Republican legal strategists expect the Wednesday-morning attack to come from Mr. Kerry's lawyers on two fronts: close states and minority precincts inside those states.
If a state result is close enough to challenge, Democratic lawyers likely would file suit in state or federal court, hoping to find a sympathetic judge who'd rule that Mr. Kerry had won the state. The assumption behind this strategy is that the U.S. Supreme Court will have no stomach in 2004 for revisiting Bush v. Gore on a Republican appeal. Liberal law academicians softened up the Justices by carpet-bombing Bush v. Gore with vitriolic public denunciations. Alan Dershowitz, characteristically, called it "the single most corrupt decision in Supreme Court history." If the Court abandons the field, a lower court judge's pro-Kerry state ruling could stand.
Randomized judicial assignments normally would make this a long-odds strategy, but if the Kerry lawyers file 12 state lawsuits, they need only one win to score big.
If the Democratic legal team needs votes to raise the nominal Wednesday morning total, the GOP's first-responders expect they'll sue to find them in minority precincts. For months the Democrats have been talking about "minority intimidation" at the polls. John Kerry himself said in July, "Don't tell us that disenfranchising a million African-Americans and stealing their votes is the best we can do in America."
This has loaded the intimidating burden of "racism" onto any Republican challenge to irregularities in minority precincts, for example over registration or the new "provisional" ballots. Under the new, paradoxically named, Help America Vote Act passed by Congress, a person can show up to vote, claim to be registered and force befuddled election officials to verify the truth of this assertion later. But the unlisted "voter" gets to vote.
Ohio is widely expected to be the Gettysburg in this partisan war. That's because many Ohioans still vote with punchcards. This is the source of the famous "undercount" phenomenon: a ballot with a clearly punched-out vote for sheriff, but an uncertain "punch" for President. A forced recount in one of these precincts has upside only for Mr. Kerry. If the precinct historically votes Democratic, the chances that any of the undercount is for Mr. Bush would be almost statistically zero and the chances for Mr. Kerry are huge--or so a local election official might conclude after being sued.
This scenario is almost certainly why Justice Department monitors are going to places like Wayne County (Detroit), Philadelphia County, Bernalillo County (Albuquerque) and eight world-famous counties in Florida.
I asked a noted expert on election law if there was an easy way to shut down the legal war once it starts. He said, "No." It would simply grind forward.
The easiest way to avoid this humiliation would be to produce a clear electoral college/popular vote win. And so Republicans are urging supporters beaten down by constant pistol-whippings from liberal friends in New York and California to get out and vote.

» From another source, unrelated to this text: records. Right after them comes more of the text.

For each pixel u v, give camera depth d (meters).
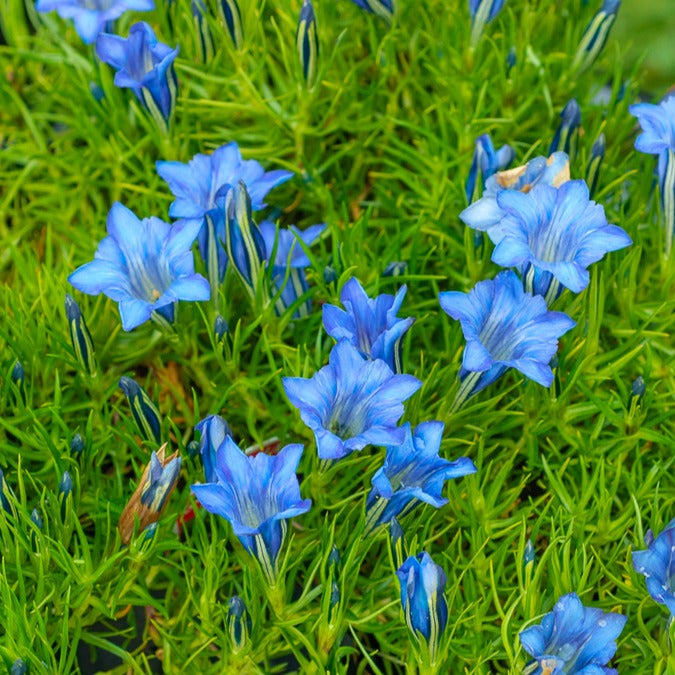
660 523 0.63
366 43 0.76
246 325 0.68
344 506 0.63
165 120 0.70
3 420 0.64
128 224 0.63
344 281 0.66
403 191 0.74
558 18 0.77
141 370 0.70
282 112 0.72
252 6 0.72
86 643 0.64
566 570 0.61
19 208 0.75
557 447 0.67
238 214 0.63
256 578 0.61
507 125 0.73
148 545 0.61
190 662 0.62
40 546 0.61
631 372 0.68
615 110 0.73
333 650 0.61
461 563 0.64
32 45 0.78
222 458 0.58
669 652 0.60
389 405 0.59
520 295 0.61
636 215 0.68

The second cleanest solution--once unthinkable--is to output an electoral-college tie and quickly let the House of Representatives elect George Bush. This is the political solution we should have gotten in 2000. In 2004 it probably would produce the street riots recently adduced by Mrs. Edwards. Still, that's better than letting the lawyers turn the United States' 55th presidential election into the laughingstock of Venezuela.
Mr. Henninger is deputy editor of The Wall Street Journal's editorial page. His column appears Fridays in the Journal and on OpinionJournal.com.